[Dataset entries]

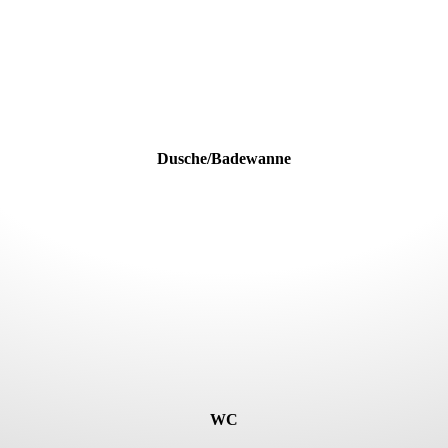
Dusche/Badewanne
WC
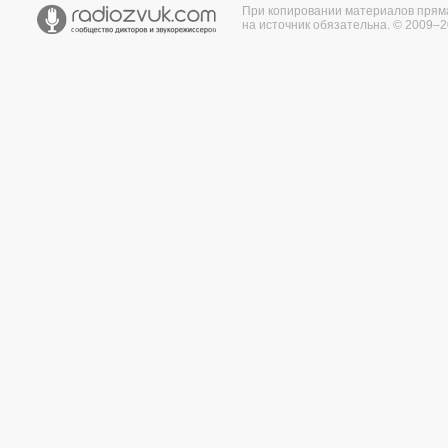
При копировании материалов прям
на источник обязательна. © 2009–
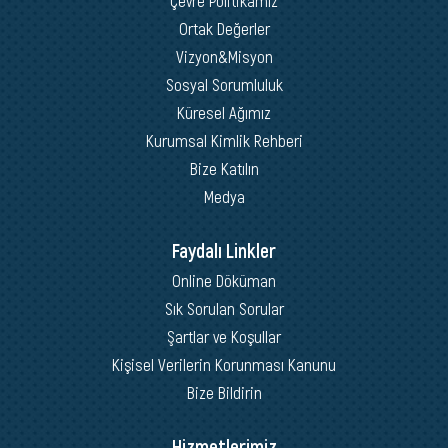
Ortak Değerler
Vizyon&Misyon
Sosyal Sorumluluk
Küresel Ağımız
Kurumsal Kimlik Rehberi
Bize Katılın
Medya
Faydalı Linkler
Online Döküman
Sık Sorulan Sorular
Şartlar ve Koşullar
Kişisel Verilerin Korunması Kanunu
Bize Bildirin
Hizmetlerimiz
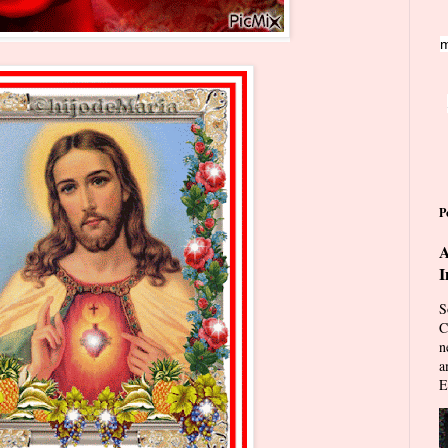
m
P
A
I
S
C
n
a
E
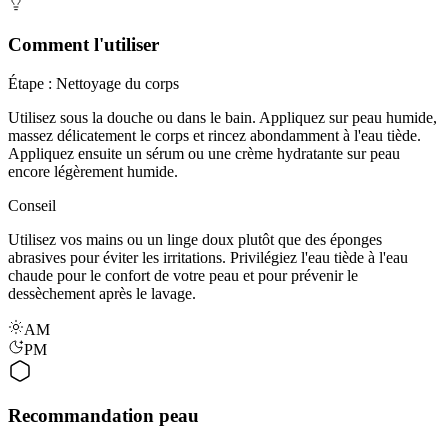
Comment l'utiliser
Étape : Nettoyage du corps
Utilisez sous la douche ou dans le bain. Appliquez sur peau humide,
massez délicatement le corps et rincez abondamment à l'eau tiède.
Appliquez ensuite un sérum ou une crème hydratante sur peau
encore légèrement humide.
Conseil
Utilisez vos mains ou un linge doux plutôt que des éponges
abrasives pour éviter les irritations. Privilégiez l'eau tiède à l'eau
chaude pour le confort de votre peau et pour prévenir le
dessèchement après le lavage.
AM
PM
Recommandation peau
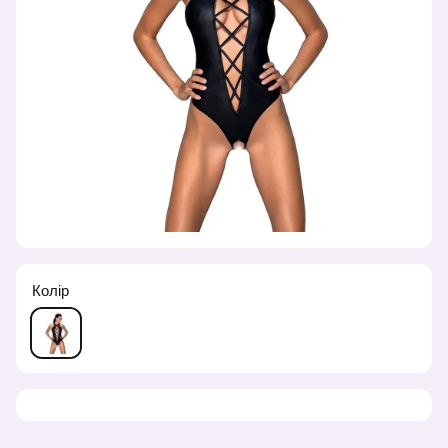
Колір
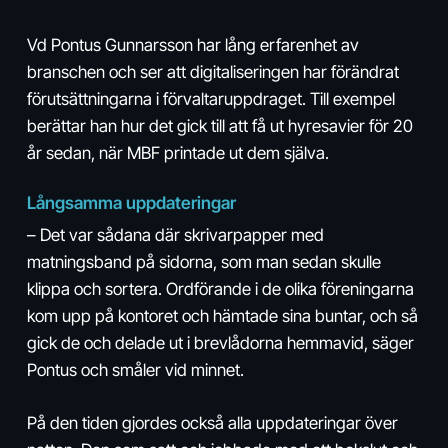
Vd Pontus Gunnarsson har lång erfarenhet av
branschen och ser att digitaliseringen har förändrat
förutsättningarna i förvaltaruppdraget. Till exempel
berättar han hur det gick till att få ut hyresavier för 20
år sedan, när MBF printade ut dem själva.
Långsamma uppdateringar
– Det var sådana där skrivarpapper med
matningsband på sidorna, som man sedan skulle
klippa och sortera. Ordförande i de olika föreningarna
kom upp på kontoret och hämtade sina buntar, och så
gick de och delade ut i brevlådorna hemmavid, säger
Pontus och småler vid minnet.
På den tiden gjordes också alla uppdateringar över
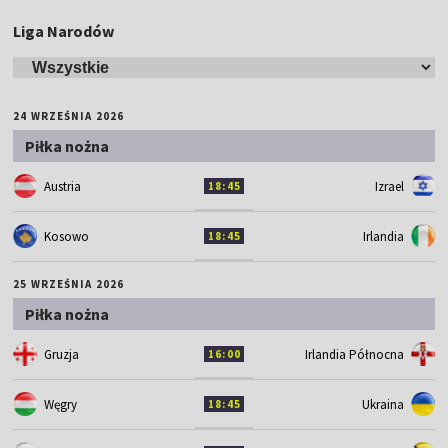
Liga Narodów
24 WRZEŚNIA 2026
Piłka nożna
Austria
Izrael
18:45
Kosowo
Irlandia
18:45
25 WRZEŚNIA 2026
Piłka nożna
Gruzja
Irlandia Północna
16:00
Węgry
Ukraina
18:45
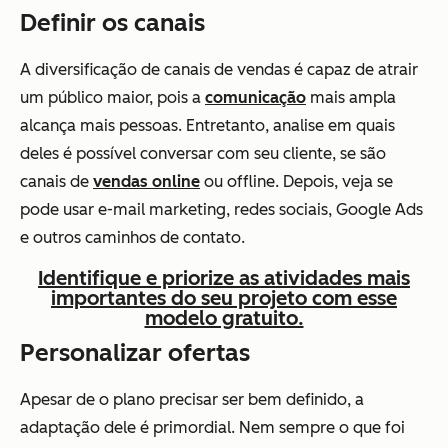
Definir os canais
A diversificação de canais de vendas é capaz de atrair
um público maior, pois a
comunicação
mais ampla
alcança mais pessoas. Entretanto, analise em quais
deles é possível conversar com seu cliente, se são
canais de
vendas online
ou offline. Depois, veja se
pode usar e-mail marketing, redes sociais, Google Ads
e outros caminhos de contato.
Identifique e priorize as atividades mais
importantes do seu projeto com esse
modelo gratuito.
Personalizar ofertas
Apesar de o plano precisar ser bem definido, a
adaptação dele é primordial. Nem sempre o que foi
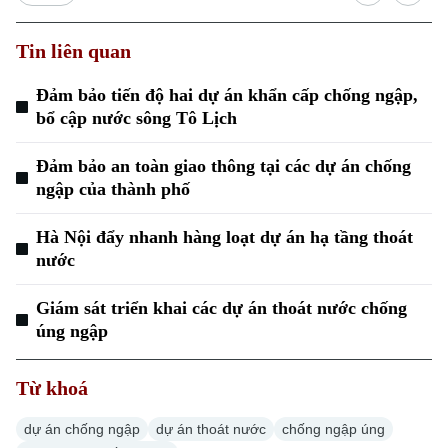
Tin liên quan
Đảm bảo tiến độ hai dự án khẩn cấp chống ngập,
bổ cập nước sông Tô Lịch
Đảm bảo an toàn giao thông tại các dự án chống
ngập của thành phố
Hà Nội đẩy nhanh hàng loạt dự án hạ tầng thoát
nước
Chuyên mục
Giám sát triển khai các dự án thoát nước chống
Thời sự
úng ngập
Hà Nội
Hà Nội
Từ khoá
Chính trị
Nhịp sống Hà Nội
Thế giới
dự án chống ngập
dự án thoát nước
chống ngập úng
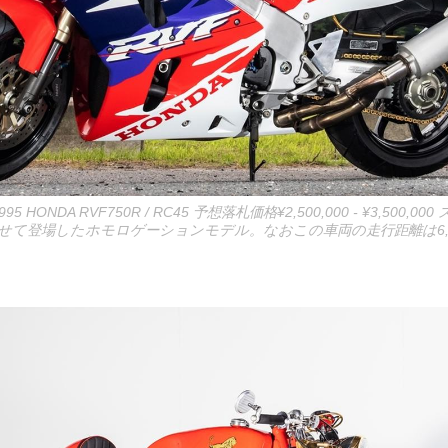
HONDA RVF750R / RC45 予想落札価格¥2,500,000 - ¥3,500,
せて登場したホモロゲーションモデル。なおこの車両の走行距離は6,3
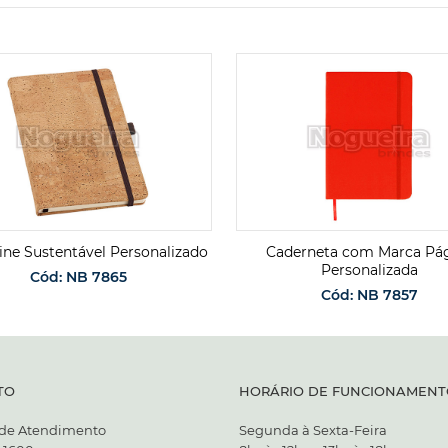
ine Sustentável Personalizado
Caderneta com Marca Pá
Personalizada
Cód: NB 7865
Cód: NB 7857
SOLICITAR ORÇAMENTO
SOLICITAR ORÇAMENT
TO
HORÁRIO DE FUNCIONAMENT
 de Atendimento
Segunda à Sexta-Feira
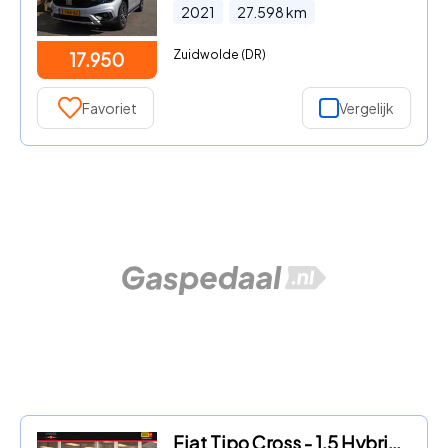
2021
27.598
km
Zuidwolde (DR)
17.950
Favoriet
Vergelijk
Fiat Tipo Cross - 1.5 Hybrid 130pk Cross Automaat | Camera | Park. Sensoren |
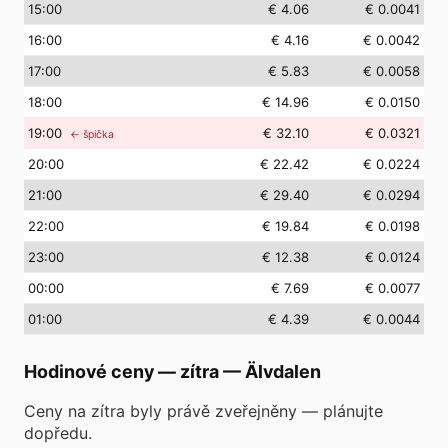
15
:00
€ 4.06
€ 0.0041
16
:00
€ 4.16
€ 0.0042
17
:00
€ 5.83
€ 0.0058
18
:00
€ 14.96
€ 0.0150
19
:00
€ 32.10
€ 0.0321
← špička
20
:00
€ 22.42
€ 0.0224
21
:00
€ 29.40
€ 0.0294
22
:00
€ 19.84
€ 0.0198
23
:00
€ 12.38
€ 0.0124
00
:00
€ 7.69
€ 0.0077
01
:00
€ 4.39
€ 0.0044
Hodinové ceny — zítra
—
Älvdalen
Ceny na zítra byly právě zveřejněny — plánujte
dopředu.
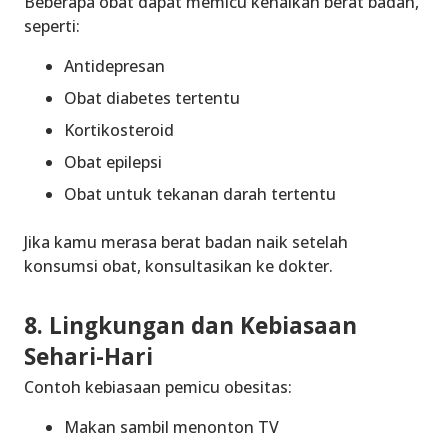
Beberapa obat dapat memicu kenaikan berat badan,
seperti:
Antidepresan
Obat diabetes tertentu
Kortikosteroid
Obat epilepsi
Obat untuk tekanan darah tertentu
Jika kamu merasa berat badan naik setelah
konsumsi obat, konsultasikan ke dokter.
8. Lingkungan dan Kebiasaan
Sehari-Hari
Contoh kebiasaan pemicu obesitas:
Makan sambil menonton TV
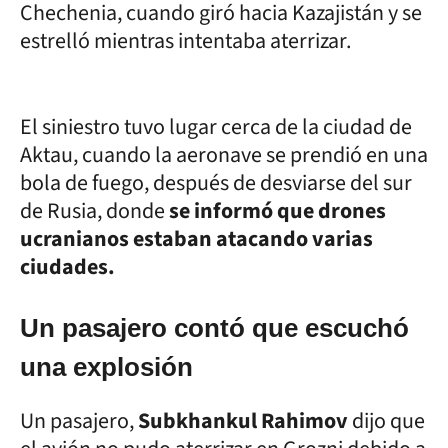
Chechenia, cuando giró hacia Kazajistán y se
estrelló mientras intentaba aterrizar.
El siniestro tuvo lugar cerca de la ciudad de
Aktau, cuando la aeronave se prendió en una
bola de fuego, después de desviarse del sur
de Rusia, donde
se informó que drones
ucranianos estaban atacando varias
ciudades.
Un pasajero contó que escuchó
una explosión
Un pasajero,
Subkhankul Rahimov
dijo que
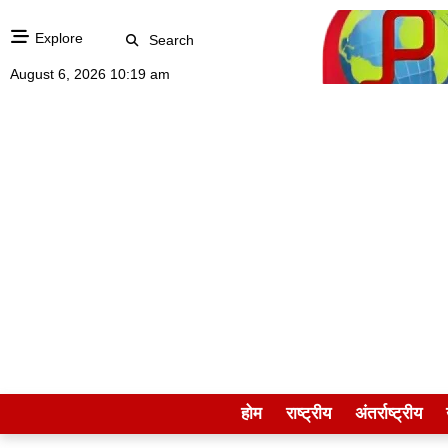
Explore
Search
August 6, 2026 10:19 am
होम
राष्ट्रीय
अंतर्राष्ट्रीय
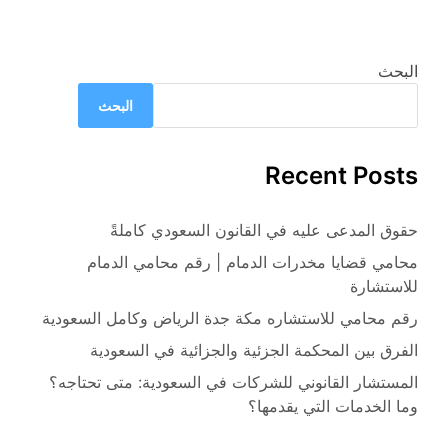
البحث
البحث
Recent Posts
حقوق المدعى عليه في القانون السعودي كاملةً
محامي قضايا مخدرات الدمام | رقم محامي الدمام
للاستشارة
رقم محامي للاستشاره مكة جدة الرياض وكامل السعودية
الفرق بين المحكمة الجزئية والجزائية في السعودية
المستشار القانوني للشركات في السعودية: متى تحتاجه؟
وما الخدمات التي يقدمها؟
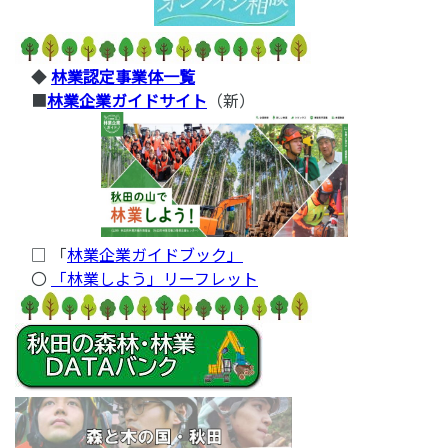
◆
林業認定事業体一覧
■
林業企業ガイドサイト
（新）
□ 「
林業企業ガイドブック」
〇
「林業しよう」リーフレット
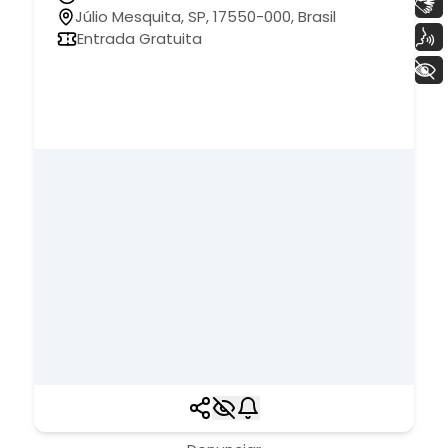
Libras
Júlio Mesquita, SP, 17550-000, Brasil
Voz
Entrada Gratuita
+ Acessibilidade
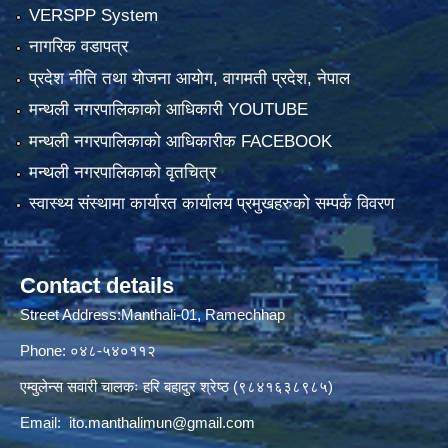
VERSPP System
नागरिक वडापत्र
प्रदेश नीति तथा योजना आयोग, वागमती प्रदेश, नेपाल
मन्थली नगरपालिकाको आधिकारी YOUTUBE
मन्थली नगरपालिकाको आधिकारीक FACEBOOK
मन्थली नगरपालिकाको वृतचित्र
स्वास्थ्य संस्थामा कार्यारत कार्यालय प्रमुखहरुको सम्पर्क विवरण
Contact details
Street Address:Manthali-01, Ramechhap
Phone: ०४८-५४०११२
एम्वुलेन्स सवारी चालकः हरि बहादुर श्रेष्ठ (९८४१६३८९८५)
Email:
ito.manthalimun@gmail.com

WHAT NEEDS TO BE DONE: Select each line in the data above that contains the string "محامي".

EXERCISE RESULT:
محامي قضايا مخدرات الدمام | رقم محامي الدمام
رقم محامي للاستشاره مكة جدة الرياض وكامل السعودية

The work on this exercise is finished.